Le dio un fuerte abrazo al anciano, conmovida de verlo más anciano y frágil. Su abuelo, con sus manos con un eterno temblor, sacó de su bolsillo unos dos paquetes de galletas y se los entregó escondido.
—Logré sacar estos del asilo, coma mi pequeña, estás muy delgada —le susurró tomándola de las muñecas para verificar si ha engordado.
—Abuelo... —musitó con ternura.
Recordó las veces que cuando niña se escondía cerca del asilo y sus abuelos, cuando todos dormían, le abrían la ventana para hacerla entrar a escondidas. Ahí le daban las galletas que guardaban ocultas para ella. Luego de comer dormía con ellos. Muchas veces su abuelo llamaba a su propia hija a reprenderla por no cuidar a su nieta, que estaba muy delgada y descuidada. Pero la salud de ambos ancianos se deterioró con rapidez.
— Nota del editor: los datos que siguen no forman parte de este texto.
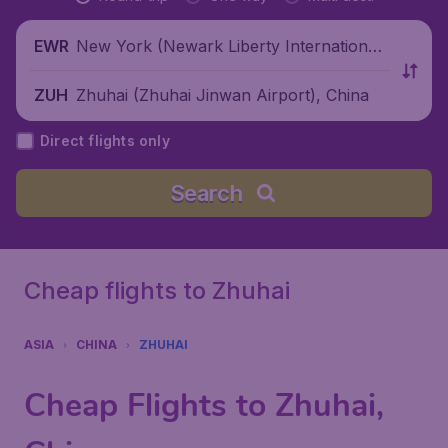
New York (Newark Liberty International
EWR
Airport), United States
Zhuhai (Zhuhai Jinwan Airport), China
ZUH
Direct flights only
Search
Cheap flights to Zhuhai
ASIA
CHINA
ZHUHAI
Cheap Flights to Zhuhai,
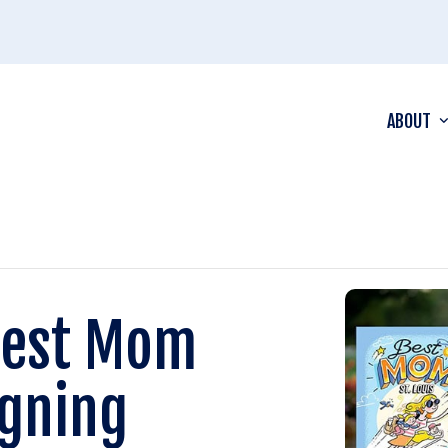
ABOUT
Best Mom
igning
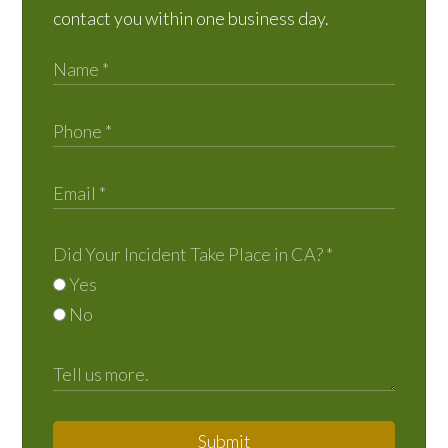
contact you within one business day.
Did Your Incident Take Place in CA?
*
Yes
No
Submit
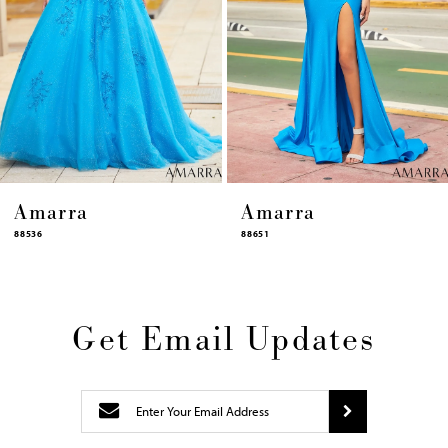
10
11
12
13
14
Amarra
Amarra
88651
88631
Get Email Updates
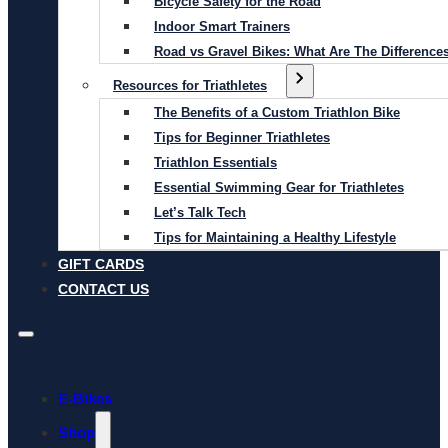
Bicycle Safety for the Road
Indoor Smart Trainers
Road vs Gravel Bikes: What Are The Difference
Resources for Triathletes
The Benefits of a Custom Triathlon Bike
Tips for Beginner Triathletes
Triathlon Essentials
Essential Swimming Gear for Triathletes
Let’s Talk Tech
Tips for Maintaining a Healthy Lifestyle
GIFT CARDS
CONTACT US
E-Bikes
Shop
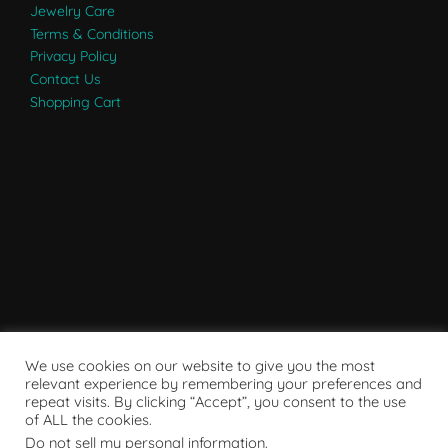
Jewelry Care
Terms & Conditions
Privacy Policy
Contact Us
Shopping Cart
We use cookies on our website to give you the most
relevant experience by remembering your preferences and
repeat visits. By clicking “Accept”, you consent to the use
of ALL the cookies.
Do not sell my personal information
.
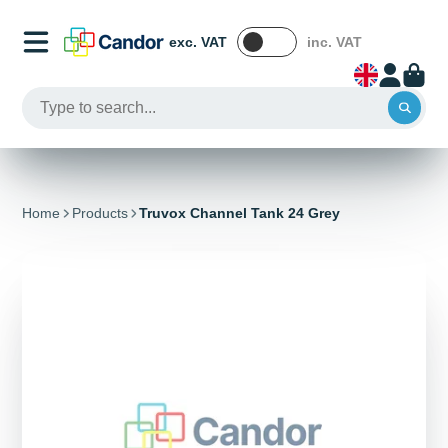
exc. VAT
inc. VAT
Home
Products
Truvox Channel Tank 24 Grey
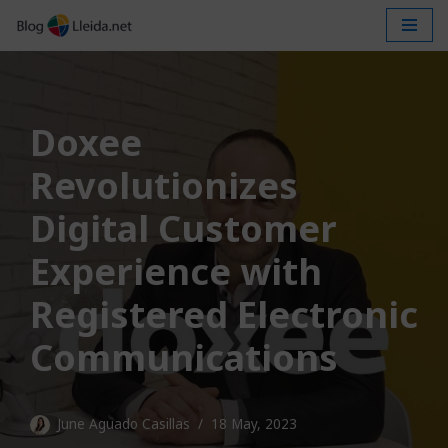
Skip
to
content
Doxee
Revolutionizes
Digital Customer
Experience with
Registered Electronic
Communications
June Aguado Casillas
18 May, 2023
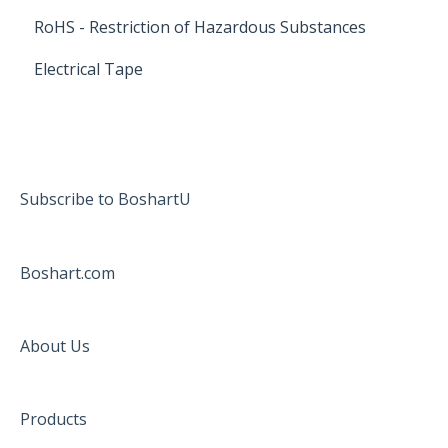
RoHS - Restriction of Hazardous Substances
Electrical Tape
Subscribe to BoshartU
Boshart.com
About Us
Products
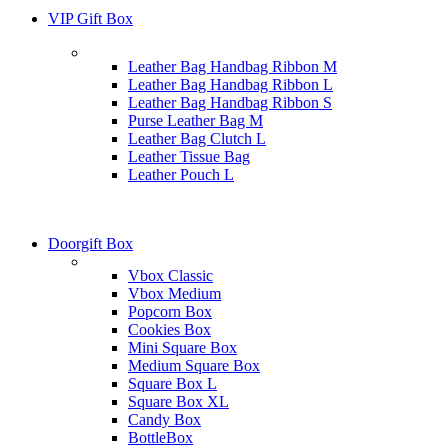
VIP Gift Box
Leather Bag Handbag Ribbon M
Leather Bag Handbag Ribbon L
Leather Bag Handbag Ribbon S
Purse Leather Bag M
Leather Bag Clutch L
Leather Tissue Bag
Leather Pouch L
Doorgift Box
Vbox Classic
Vbox Medium
Popcorn Box
Cookies Box
Mini Square Box
Medium Square Box
Square Box L
Square Box XL
Candy Box
BottleBox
Su abuela murió mientras Amelia aún era una niña, y su abuelo comenzó a perder la noción del tiempo.
Es por eso que a pesar de ya ser una mujer, el anciano sigue viéndola en ocasiones como si aún fuera esa pobre niña delgada que iba a verlo a escondidas, comiendo las galletas que ellos le daban, lamentándose de no poder darle algo mejor.
—Mi pobre niña, si tu abuelo fuera fuerte te daría algo mejor —le dijo tomándola de las manos.
—No te preocupes, abuelito, ahora estoy bien, me casé y mi marido es muy bueno, me da mucha comida, y un hogar cálido —dicho esto tomó a Heriberto de la mano y lo acercó—. Él es Heriberto, mi esposo.
El anciano lo miró de reojo, antes de extenderle la mano. Y lo acercó a su oído a susurrarle.
—Cuida mucho a Amelia, ella es muy frágil, no es una oveja negra ni ninguna de esas tonteras que dicen esas chismosas, es una buena niña.
—Lo sé —respondió Heriberto conmovido. Es la única persona de esa familia que en verdad parece preocuparse por ella.